My entire body is so emotionally drained and still so exhausted from last night that I can barely manage to stay upright, but I push past it as I stare at the man of my dreams standing just feet away.

Despite everything that I have just said, he's still silent, and it leaves me with little hope that things between us will ever be the same. Slowly, my eyes drift downwards towards the bed and shut, and I bite my lip to keep my loud heartwrenching sobs from escaping deep within me.

"Please, even...even if I've blown my chance at being yours, please forgive me...I... it'll hurt, but I want to at least be your friend. I don't want to lose you..."

It would honestly be less painful right now if a whale came and swallowed me whole. My heart is shattering into a million pieces, and the longer the silence stretches out, the more I wish I could just disappear.

"Say something," I plead, hoping that he'll respond. At this point, whether it is good or bad, I need to know something.

Just as he opens his mouth to speak, a loud banging on his bedroom door startles us both, and he cautiously opens it, only to find Steph standing there with his hand covering his eyes. "Aye, y'all decent I hope? I'm sorry, but Klay, Coach found out about last night, and he wants to talk to you. The media is all over it."
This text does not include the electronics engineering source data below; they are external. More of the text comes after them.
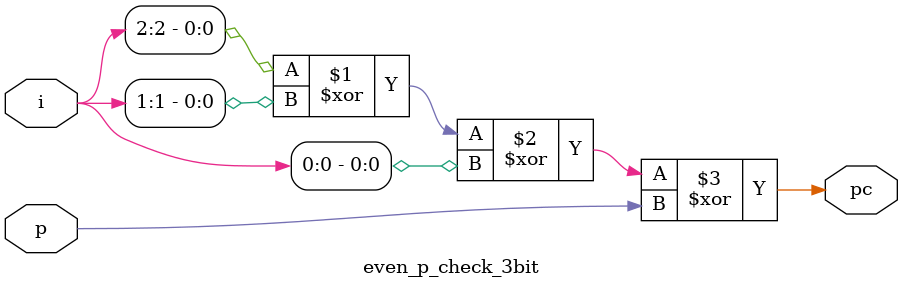
<source format=v>
`timescale 1ns / 1ps
module even_p_check_3bit(pc, i, p);
	input [2:0]i;
	input p;
	output pc;
	
	xor xor1(pc, i[2], i[1], i[0], p);

endmodule

</source>
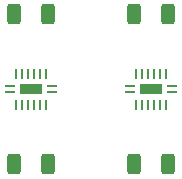
<source format=gbr>
%TF.GenerationSoftware,KiCad,Pcbnew,(6.0.0)*%
%TF.CreationDate,2022-04-20T12:25:39-04:00*%
%TF.ProjectId,7_seg,375f7365-672e-46b6-9963-61645f706362,rev?*%
%TF.SameCoordinates,Original*%
%TF.FileFunction,Paste,Bot*%
%TF.FilePolarity,Positive*%
%FSLAX46Y46*%
G04 Gerber Fmt 4.6, Leading zero omitted, Abs format (unit mm)*
G04 Created by KiCad (PCBNEW (6.0.0)) date 2022-04-20 12:25:39*
%MOMM*%
%LPD*%
G01*
G04 APERTURE LIST*
G04 Aperture macros list*
%AMRoundRect*
0 Rectangle with rounded corners*
0 $1 Rounding radius*
0 $2 $3 $4 $5 $6 $7 $8 $9 X,Y pos of 4 corners*
0 Add a 4 corners polygon primitive as box body*
4,1,4,$2,$3,$4,$5,$6,$7,$8,$9,$2,$3,0*
0 Add four circle primitives for the rounded corners*
1,1,$1+$1,$2,$3*
1,1,$1+$1,$4,$5*
1,1,$1+$1,$6,$7*
1,1,$1+$1,$8,$9*
0 Add four rect primitives between the rounded corners*
20,1,$1+$1,$2,$3,$4,$5,0*
20,1,$1+$1,$4,$5,$6,$7,0*
20,1,$1+$1,$6,$7,$8,$9,0*
20,1,$1+$1,$8,$9,$2,$3,0*%
G04 Aperture macros list end*
%ADD10RoundRect,0.250000X0.312500X0.625000X-0.312500X0.625000X-0.312500X-0.625000X0.312500X-0.625000X0*%
%ADD11R,0.900000X0.240000*%
%ADD12R,0.240000X0.900000*%
%ADD13R,1.900000X0.900000*%
G04 APERTURE END LIST*
D10*
%TO.C,R4*%
X129732500Y-81280000D03*
X126807500Y-81280000D03*
%TD*%
%TO.C,R3*%
X119572500Y-81280000D03*
X116647500Y-81280000D03*
%TD*%
%TO.C,R2*%
X129732500Y-93980000D03*
X126807500Y-93980000D03*
%TD*%
%TO.C,R1*%
X119572500Y-93980000D03*
X116647500Y-93980000D03*
%TD*%
D11*
%TO.C,IC2*%
X130070000Y-87880000D03*
D12*
X129520000Y-88930000D03*
X129020000Y-88930000D03*
X128520000Y-88930000D03*
X128020000Y-88930000D03*
X127520000Y-88930000D03*
X127020000Y-88930000D03*
D11*
X126470000Y-87880000D03*
X126470000Y-87380000D03*
D12*
X127020000Y-86330000D03*
X127520000Y-86330000D03*
X128020000Y-86330000D03*
X128520000Y-86330000D03*
X129020000Y-86330000D03*
X129520000Y-86330000D03*
D11*
X130070000Y-87380000D03*
D13*
X128270000Y-87630000D03*
%TD*%
D11*
%TO.C,IC1*%
X119910000Y-87880000D03*
D12*
X119360000Y-88930000D03*
X118860000Y-88930000D03*
X118360000Y-88930000D03*
X117860000Y-88930000D03*
X117360000Y-88930000D03*
X116860000Y-88930000D03*
D11*
X116310000Y-87880000D03*
X116310000Y-87380000D03*
D12*
X116860000Y-86330000D03*
X117360000Y-86330000D03*
X117860000Y-86330000D03*
X118360000Y-86330000D03*
X118860000Y-86330000D03*
X119360000Y-86330000D03*
D11*
X119910000Y-87380000D03*
D13*
X118110000Y-87630000D03*
%TD*%
M02*

</source>
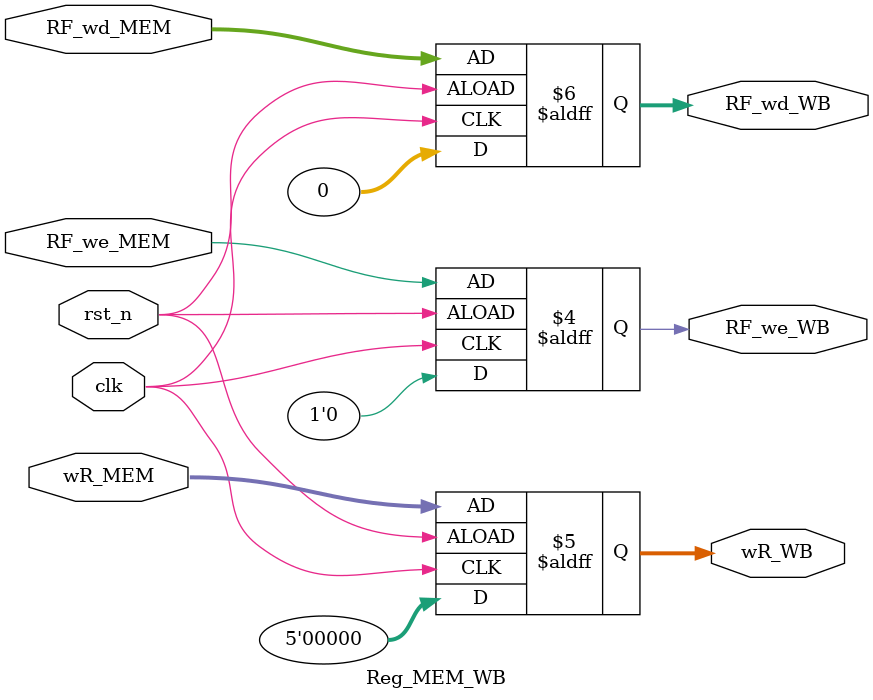
<source format=v>
module Reg_MEM_WB(
    input   clk,
    input   rst_n,

    input   [31:0]RF_wd_MEM,
    input   [4:0]wR_MEM,
    input   RF_we_MEM,
    
    output  reg [31:0] RF_wd_WB,
    output  reg [4:0] wR_WB,
    output  reg RF_we_WB
);

always@(posedge clk or negedge rst_n)
begin
    if(rst_n)
    begin
        RF_wd_WB<=0;
    end
    else
    begin
        RF_wd_WB<=RF_wd_MEM;
    end
end

always@(posedge clk or negedge rst_n)
begin
    if(rst_n)
    begin
        wR_WB<=0;
    end
    else
    begin
        wR_WB<=wR_MEM;
    end
end

always@(posedge clk or negedge rst_n)
begin
    if(rst_n)
    begin
        RF_we_WB<=0;
    end
    else
    begin
        RF_we_WB<=RF_we_MEM;
    end
end

endmodule
</source>
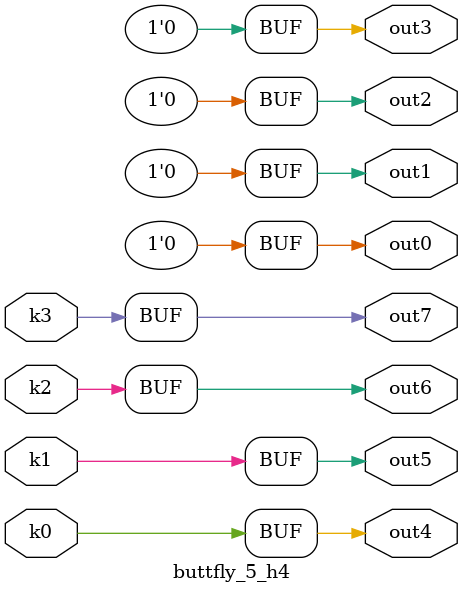
<source format=v>
module buttfly_5(pi0, pi1, pi2, pi3, pi4, pi5, pi6, pi7, po0, po1, po2, po3, po4, po5, po6, po7);
input pi0, pi1, pi2, pi3, pi4, pi5, pi6, pi7;
output po0, po1, po2, po3, po4, po5, po6, po7;
wire k0, k1, k2, k3;
buttfly_5_w4 DUT1 (pi0, pi1, pi2, pi3, pi4, pi5, pi6, pi7, k0, k1, k2, k3);
buttfly_5_h4 DUT2 (k0, k1, k2, k3, po0, po1, po2, po3, po4, po5, po6, po7);
endmodule

module buttfly_5_w4(in7, in6, in5, in4, in3, in2, in1, in0, k3, k2, k1, k0);
input in7, in6, in5, in4, in3, in2, in1, in0;
output k3, k2, k1, k0;
assign k0 =   (((~in7 & (~in5 | in2)) | (~in5 & in2)) & (~in6 | ~in4)) | (~in6 & ~in4);
assign k1 =   (((in7 & (in5 | in3)) | (in5 & in3)) & (in6 | in4)) | (in6 & in4);
assign k2 =   ((in6 ^ in4) & ((in3 & (in7 | in5)) | (in7 & in5))) | (((~in7 & ~in5) | (in2 & (~in7 | ~in5))) & (~in6 ^ in4));
assign k3 =   (in3 & (in7 ^ in5)) | (in2 & (~in7 ^ in5));
endmodule

module buttfly_5_h4(k3, k2, k1, k0, out7, out6, out5, out4, out3, out2, out1, out0);
input k3, k2, k1, k0;
output out7, out6, out5, out4, out3, out2, out1, out0;
assign out0 = 0;
assign out1 = 0;
assign out2 = 0;
assign out3 = 0;
assign out4 = k0;
assign out5 = k1;
assign out6 = k2;
assign out7 = k3;
endmodule

</source>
My entire body slumps, and before either of the guys can say anything, I scramble off of the bed and run to the bathroom, locking the door shut behind me.

"Uh, did you guys make up? Everything good?" I hear Steph ask hopefully. The only sound I hear in response is the sound of the bedroom door slamming shut with extre force than necessary, and I sink down onto the floor in a heeping mess as I finally allow myself to fall apart.

"Logan, are you okay?" Steph asks worriedly, and my only response is more sobs as I unlock the door and fall into his awaiting arms.